Yamanaka et al., demonstrate induction of pluripotent stem cells from mouse embryonic or adult fibroblasts by introducing four factors, Oct3/4, Sox2, c-Myc, and Klf4, under ES cell culture conditions. Of these four factors it has been shown that Nanog was dispensable for such induction in this cell system.[15]

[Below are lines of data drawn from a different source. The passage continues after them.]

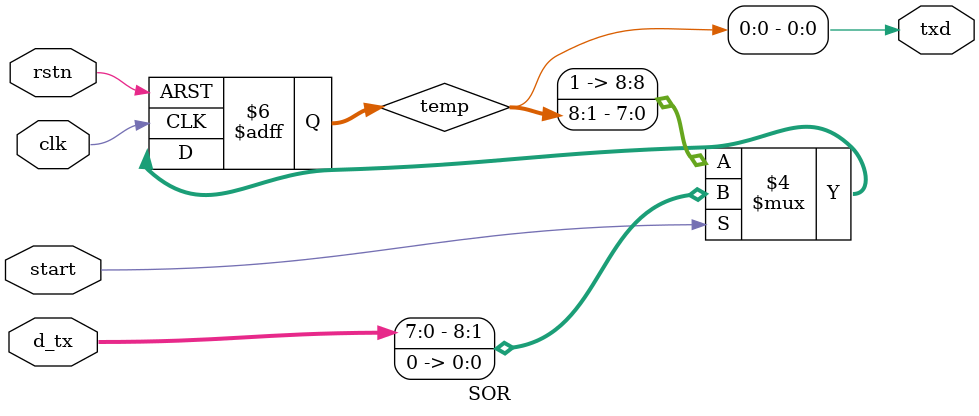
<source format=v>
`timescale 1ns / 1ps


module SOR(
    input clk,rstn,
    input [7:0]d_tx,
    input start,
    output txd
    );
reg [8:0]temp;
always @(posedge clk,negedge rstn) begin
    if(!rstn)begin
        temp<=9'b1111_1111_1;
    end
    else if(start)begin
        temp<={d_tx,1'b0};
    end
    else temp<={1'b1,temp[8:1]};
end
assign txd=temp[0];
endmodule

</source>
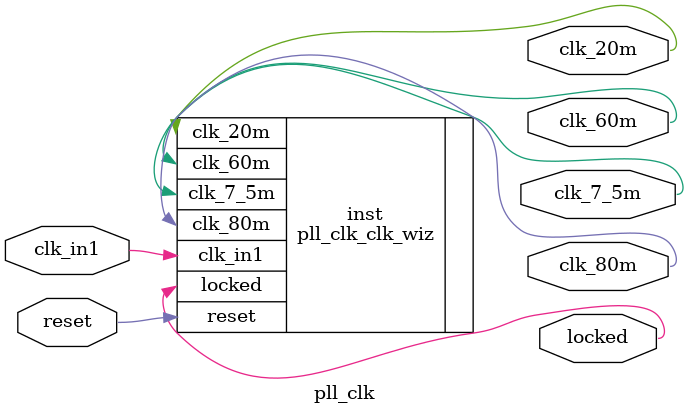
<source format=v>


`timescale 1ps/1ps

(* CORE_GENERATION_INFO = "pll_clk,clk_wiz_v6_0_2_0_0,{component_name=pll_clk,use_phase_alignment=true,use_min_o_jitter=false,use_max_i_jitter=false,use_dyn_phase_shift=false,use_inclk_switchover=false,use_dyn_reconfig=false,enable_axi=0,feedback_source=FDBK_AUTO,PRIMITIVE=MMCM,num_out_clk=4,clkin1_period=20.000,clkin2_period=10.0,use_power_down=false,use_reset=true,use_locked=true,use_inclk_stopped=false,feedback_type=SINGLE,CLOCK_MGR_TYPE=NA,manual_override=false}" *)

module pll_clk 
 (
  // Clock out ports
  output        clk_7_5m,
  output        clk_20m,
  output        clk_60m,
  output        clk_80m,
  // Status and control signals
  input         reset,
  output        locked,
 // Clock in ports
  input         clk_in1
 );

  pll_clk_clk_wiz inst
  (
  // Clock out ports  
  .clk_7_5m(clk_7_5m),
  .clk_20m(clk_20m),
  .clk_60m(clk_60m),
  .clk_80m(clk_80m),
  // Status and control signals               
  .reset(reset), 
  .locked(locked),
 // Clock in ports
  .clk_in1(clk_in1)
  );

endmodule

</source>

Current Research and applications

Clinical medicine

NANOG may be useful in the immunohistochemical diagnosis of tumors. NANOG is expressed in germ cells of the fetus and in some germ cell tumors of the gonads[16] and central nervous system (CNS).[17][18] Expression of NANOG by immature teratoma and choriocarcinoma is unknown. Among tumors usually found in the CNS, NANOG is expressed by germinoma (a germ cell tumor histologically identical to seminoma and dysgerminoma) but not by pineoblastoma, lymphoma, pituitary adenoma and gliomas;[17] expression of NANOG by other germ cell tumors of the CNS is unknown. Recent studies have suggested that NANOG could define cancer stem cells in several types of solid tumors such as colorectal cancer [19]

Role in Reprogramming

Nanog has also been shown to be involved in the production of induced pluripotent stem cells, through its use as one of the Thomson reprogramming factors, along with Oct-4, Sox2, and Lin28. Nanog was included as a reprogramming factor due to its significantly beneficial effect on reprogramming efficiency.[20] Together, these factors were able to reprogram human fibroblast cells into induced cells that express the traits and marks of pluripotency.

Evolutionary biology

Humans and chimpanzees share ten NANOG pseudogenes, all in the same places: one duplication pseudogene and nine retropseudogenes. Of the nine shared NANOG retropseudogenes, two lack the poly-(A) tails characteristic of most retropseudogenes, indicating copying errors occurred during their creation. Due to the high improbability that the same pseudogenes (copying errors included) would exist in the same places in two unrelated genomes, evolutionary biologists point to NANOG and its pseudogenes as providing formidable evidence of common descent between humans and chimpanzees.[21]

Biophysics

Based on high-resolution nucleosome mapping in mouse embryonic stem cells, it has been proposed that as a pioneering factor, Nanog is able to bind the DNA inside the nucleosome in vivo.[22]

Name

Professor Ian Chambers (currently of the MRC Centre for Regenerative Medicine, The University of Edinburgh, UK) who isolated the mouse Nanog gene said: "Nanog seems to be a master gene that makes embryonic stem cells grow in the laboratory. In effect this makes stem cells immortal. Being Scottish, I therefore chose the name after the Tír na nÓg legend."[23]